Martin Luther King Jr.’s Civil Rights Legacy

Maariyah Ford, Opinion Editor

Martin Luther King Jr. was born January 15, 1929. He was an American baptist minister and became a leader in the African- American Civil Rights Movement. He led the 1955 Montgomery Bus Boycott and helped lead the Southern Christian Leadership Conference (SCLC) in 1957. King also helped organized the 1963 March on Washington, where the “I Have A Dream” speech was held on the steps of the Lincoln Memorial. It was there he had established his reputation as one of the greatest orators in American history.

King maintained a policy of not publicly endorsing a U.S. political party or candidate as the leader of the SCLC. Unfortunately, he had been betrayed by the Republican and Democratic parties around 1958. The Republicans betrayed him by capitulating the blatant hypocrisy of the northern reactionary right wing republicans. Although King never publicly supported a political party or candidate for president, in a letter to a civil rights supporter in October 1956, King said he was undecided as to whether he would vote for Adlai Stevenson or Dwight Eisenhower.  In 1964, King had urged his supporters to vote against Republican Senator Barry Goldwater for president. He believed it would be a tragedy.

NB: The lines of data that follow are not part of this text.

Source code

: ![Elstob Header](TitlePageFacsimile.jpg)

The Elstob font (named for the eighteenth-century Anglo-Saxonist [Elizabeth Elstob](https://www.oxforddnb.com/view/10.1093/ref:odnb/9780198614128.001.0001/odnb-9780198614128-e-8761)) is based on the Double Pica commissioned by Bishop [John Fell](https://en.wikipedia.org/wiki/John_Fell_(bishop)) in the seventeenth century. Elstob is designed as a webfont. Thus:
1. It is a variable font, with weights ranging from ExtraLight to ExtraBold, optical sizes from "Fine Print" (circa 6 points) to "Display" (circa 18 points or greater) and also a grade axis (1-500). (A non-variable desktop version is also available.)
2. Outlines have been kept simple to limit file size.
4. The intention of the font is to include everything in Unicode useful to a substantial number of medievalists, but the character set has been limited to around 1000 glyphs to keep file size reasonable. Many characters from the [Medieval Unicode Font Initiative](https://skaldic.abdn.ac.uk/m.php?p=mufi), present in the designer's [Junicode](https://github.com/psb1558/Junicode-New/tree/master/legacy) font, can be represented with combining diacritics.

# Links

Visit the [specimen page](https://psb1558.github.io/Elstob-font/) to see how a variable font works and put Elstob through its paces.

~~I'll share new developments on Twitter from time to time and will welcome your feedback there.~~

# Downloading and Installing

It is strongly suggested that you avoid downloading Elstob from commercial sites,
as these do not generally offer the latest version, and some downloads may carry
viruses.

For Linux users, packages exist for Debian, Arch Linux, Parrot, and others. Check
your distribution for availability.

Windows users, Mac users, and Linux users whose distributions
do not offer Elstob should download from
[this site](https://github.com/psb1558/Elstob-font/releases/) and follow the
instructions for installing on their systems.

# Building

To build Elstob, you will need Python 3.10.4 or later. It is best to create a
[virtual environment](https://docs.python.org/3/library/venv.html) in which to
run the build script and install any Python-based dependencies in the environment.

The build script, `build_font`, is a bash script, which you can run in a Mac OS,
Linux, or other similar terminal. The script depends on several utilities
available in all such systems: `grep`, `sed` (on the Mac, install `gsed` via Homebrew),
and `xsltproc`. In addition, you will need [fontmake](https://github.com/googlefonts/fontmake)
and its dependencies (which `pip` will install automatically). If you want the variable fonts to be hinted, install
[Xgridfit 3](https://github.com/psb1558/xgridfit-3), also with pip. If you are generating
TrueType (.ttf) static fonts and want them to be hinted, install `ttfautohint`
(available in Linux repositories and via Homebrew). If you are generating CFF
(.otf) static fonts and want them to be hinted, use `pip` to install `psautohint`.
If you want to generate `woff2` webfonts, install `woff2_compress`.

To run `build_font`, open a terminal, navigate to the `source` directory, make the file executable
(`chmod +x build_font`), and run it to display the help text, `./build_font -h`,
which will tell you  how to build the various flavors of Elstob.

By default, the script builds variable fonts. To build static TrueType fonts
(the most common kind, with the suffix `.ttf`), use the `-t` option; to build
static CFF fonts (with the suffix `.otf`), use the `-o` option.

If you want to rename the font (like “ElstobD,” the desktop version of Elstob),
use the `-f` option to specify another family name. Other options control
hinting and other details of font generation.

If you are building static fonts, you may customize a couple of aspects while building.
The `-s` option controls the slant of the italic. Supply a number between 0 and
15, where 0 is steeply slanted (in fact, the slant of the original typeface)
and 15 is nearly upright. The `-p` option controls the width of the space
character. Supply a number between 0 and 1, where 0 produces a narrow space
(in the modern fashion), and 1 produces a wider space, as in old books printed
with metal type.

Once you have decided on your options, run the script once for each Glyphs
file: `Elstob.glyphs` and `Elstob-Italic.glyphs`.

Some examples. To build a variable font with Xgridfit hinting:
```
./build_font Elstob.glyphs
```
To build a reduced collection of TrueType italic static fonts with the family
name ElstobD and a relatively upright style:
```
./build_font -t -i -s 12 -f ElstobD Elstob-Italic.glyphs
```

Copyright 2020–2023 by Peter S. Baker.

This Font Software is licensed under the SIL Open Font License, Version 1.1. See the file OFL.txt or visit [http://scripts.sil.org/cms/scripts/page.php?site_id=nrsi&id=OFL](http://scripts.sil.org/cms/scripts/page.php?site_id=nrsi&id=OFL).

On October 14,1964, King received the Noble Peace Prize for combating racial inequality through nonviolence. In 1965, he helped the Selma to Montgomery marches,and the movement north to Chicago to work on segregated housing. In the final years if his life, he expanded his focus to include poverty and spoke against the Vietnam war in his speech,”Beyond Vietnam.” In 1968 King was planning a national occupation of Washington D.C. called the Poor People’s Campaign, but he was assassinated on April 4 in Memphis, Tennessee. There was rioting in many U.S. cities following his death.

King was posthumously awarded the Presidential Medal of Freedom and the Congressional Gold Medal. Now we have a national holiday for him and numerous cities and states have streets that have been renamed in his honor.